Snottites are extremely acidic (pH 0–2) biofilms that form on the walls and ceilings of hydrogen sulfide-rich caves. Recent work suggests that microbial communities including snottites and related cave wall biofilms accelerate cave formation by oxidizing sulfide to sulfuric acid. Therefore, we used full-cycle rRNA methods and metagenomics to explore the community composition and sulfur metabolism of snottites from the sulfidic Frasassi and Acquasanta cave systems, Italy. Acquasanta snottites were dominated by strains of Acidithiobacillus thiooxidans, with a smaller population of Ferroplasma sp.
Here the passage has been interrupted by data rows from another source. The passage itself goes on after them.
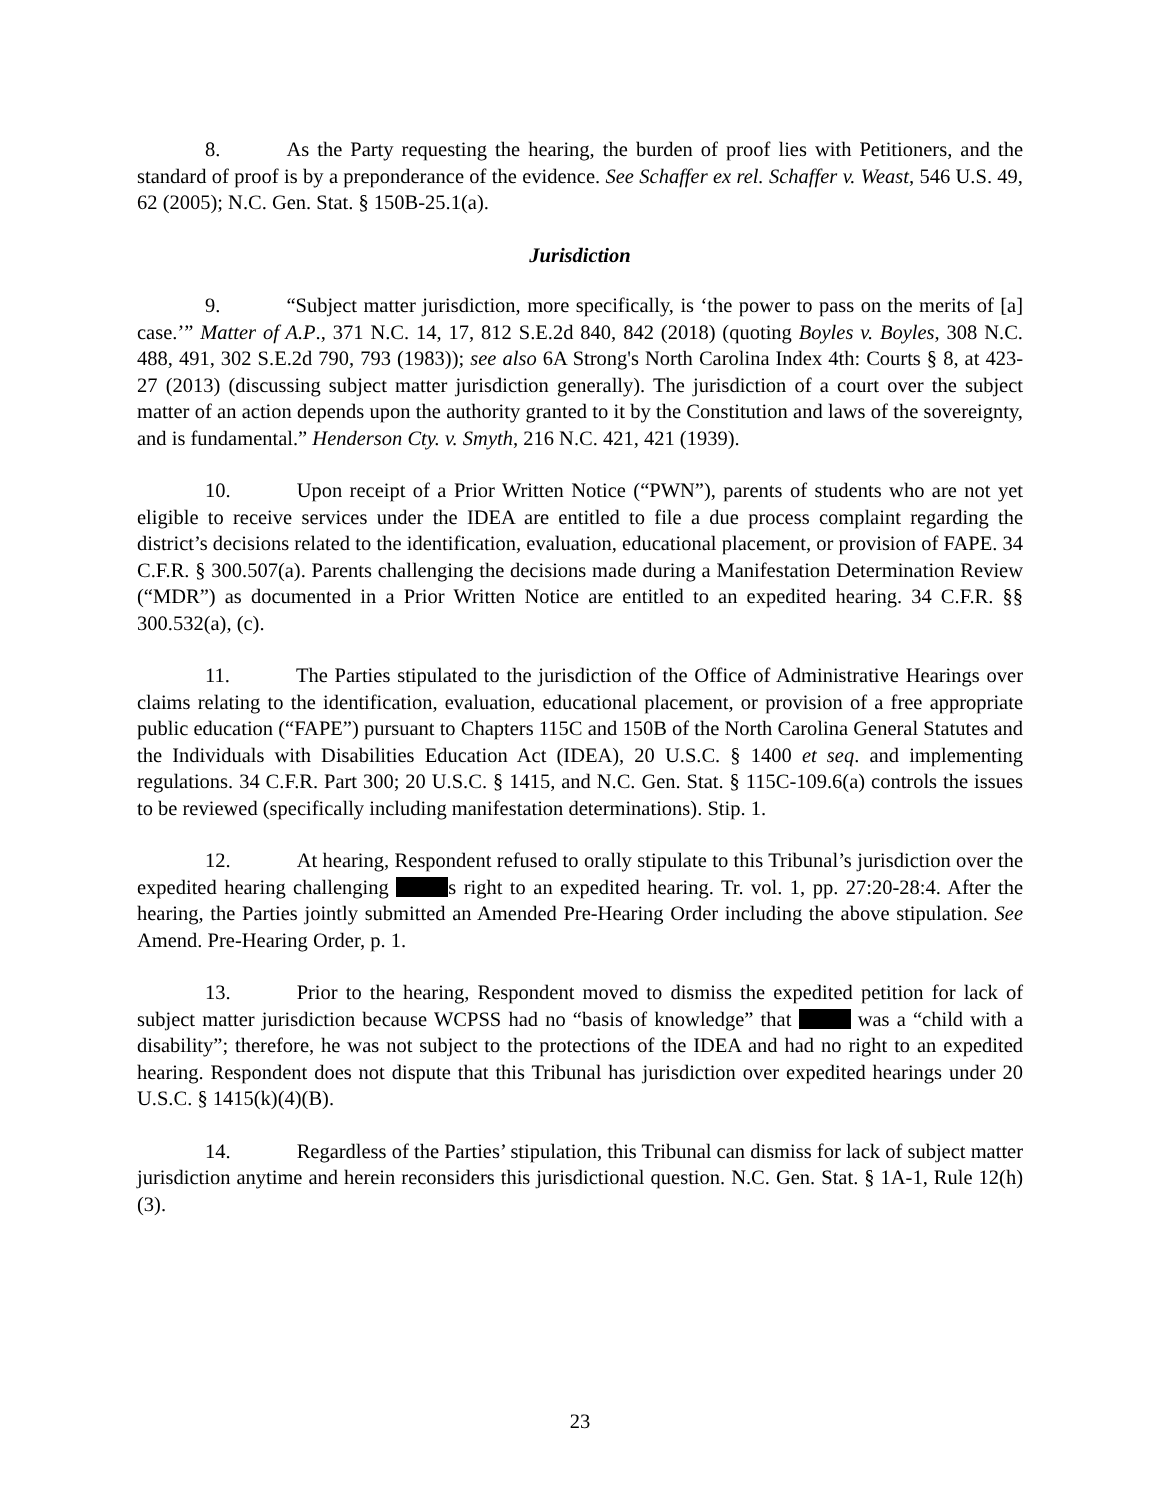8. As the Party requesting the hearing, the burden of proof lies with Petitioners, and the standard of proof is by a preponderance of the evidence. See Schaffer ex rel. Schaffer v. Weast, 546 U.S. 49, 62 (2005); N.C. Gen. Stat. § 150B-25.1(a).
Jurisdiction
9. “Subject matter jurisdiction, more specifically, is ‘the power to pass on the merits of [a] case.’” Matter of A.P., 371 N.C. 14, 17, 812 S.E.2d 840, 842 (2018) (quoting Boyles v. Boyles, 308 N.C. 488, 491, 302 S.E.2d 790, 793 (1983)); see also 6A Strong's North Carolina Index 4th: Courts § 8, at 423-27 (2013) (discussing subject matter jurisdiction generally). The jurisdiction of a court over the subject matter of an action depends upon the authority granted to it by the Constitution and laws of the sovereignty, and is fundamental.” Henderson Cty. v. Smyth, 216 N.C. 421, 421 (1939).
10. Upon receipt of a Prior Written Notice (“PWN”), parents of students who are not yet eligible to receive services under the IDEA are entitled to file a due process complaint regarding the district’s decisions related to the identification, evaluation, educational placement, or provision of FAPE. 34 C.F.R. § 300.507(a). Parents challenging the decisions made during a Manifestation Determination Review (“MDR”) as documented in a Prior Written Notice are entitled to an expedited hearing. 34 C.F.R. §§ 300.532(a), (c).
11. The Parties stipulated to the jurisdiction of the Office of Administrative Hearings over claims relating to the identification, evaluation, educational placement, or provision of a free appropriate public education (“FAPE”) pursuant to Chapters 115C and 150B of the North Carolina General Statutes and the Individuals with Disabilities Education Act (IDEA), 20 U.S.C. § 1400 et seq. and implementing regulations. 34 C.F.R. Part 300; 20 U.S.C. § 1415, and N.C. Gen. Stat. § 115C-109.6(a) controls the issues to be reviewed (specifically including manifestation determinations). Stip. 1.
12. At hearing, Respondent refused to orally stipulate to this Tribunal’s jurisdiction over the expedited hearing challenging s right to an expedited hearing. Tr. vol. 1, pp. 27:20-28:4. After the hearing, the Parties jointly submitted an Amended Pre-Hearing Order including the above stipulation. See Amend. Pre-Hearing Order, p. 1.
13. Prior to the hearing, Respondent moved to dismiss the expedited petition for lack of subject matter jurisdiction because WCPSS had no “basis of knowledge” that was a “child with a disability”; therefore, he was not subject to the protections of the IDEA and had no right to an expedited hearing. Respondent does not dispute that this Tribunal has jurisdiction over expedited hearings under 20 U.S.C. § 1415(k)(4)(B).
14. Regardless of the Parties’ stipulation, this Tribunal can dismiss for lack of subject matter jurisdiction anytime and herein reconsiders this jurisdictional question. N.C. Gen. Stat. § 1A-1, Rule 12(h)(3).
23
Frasassi snottites were also dominated by At. thiooxidans but with a more diverse community including relatives of ‘G-plasma’ (Thermoplasmatales), Acidimicrobium, and rare taxa. We identified diverse homologues of sulfide:quinone oxidoreductase (SQR) in the metagenomic datasets. Based on phylogenetic analysis, the numerically dominant At. thiooxidans populations have four different types of SQR, while Ferroplasma has two and Acidimicrobium and G-plasma each have one. No other genetic evidence for sulfur oxidation was detected for either Acidimicrobium or G-plasma, suggesting that they do not generate sulfuric acid. Our results confirm earlier findings that At. thiooxidans is the dominant primary producer and sulfide oxidizer in sulfidic cave snottites.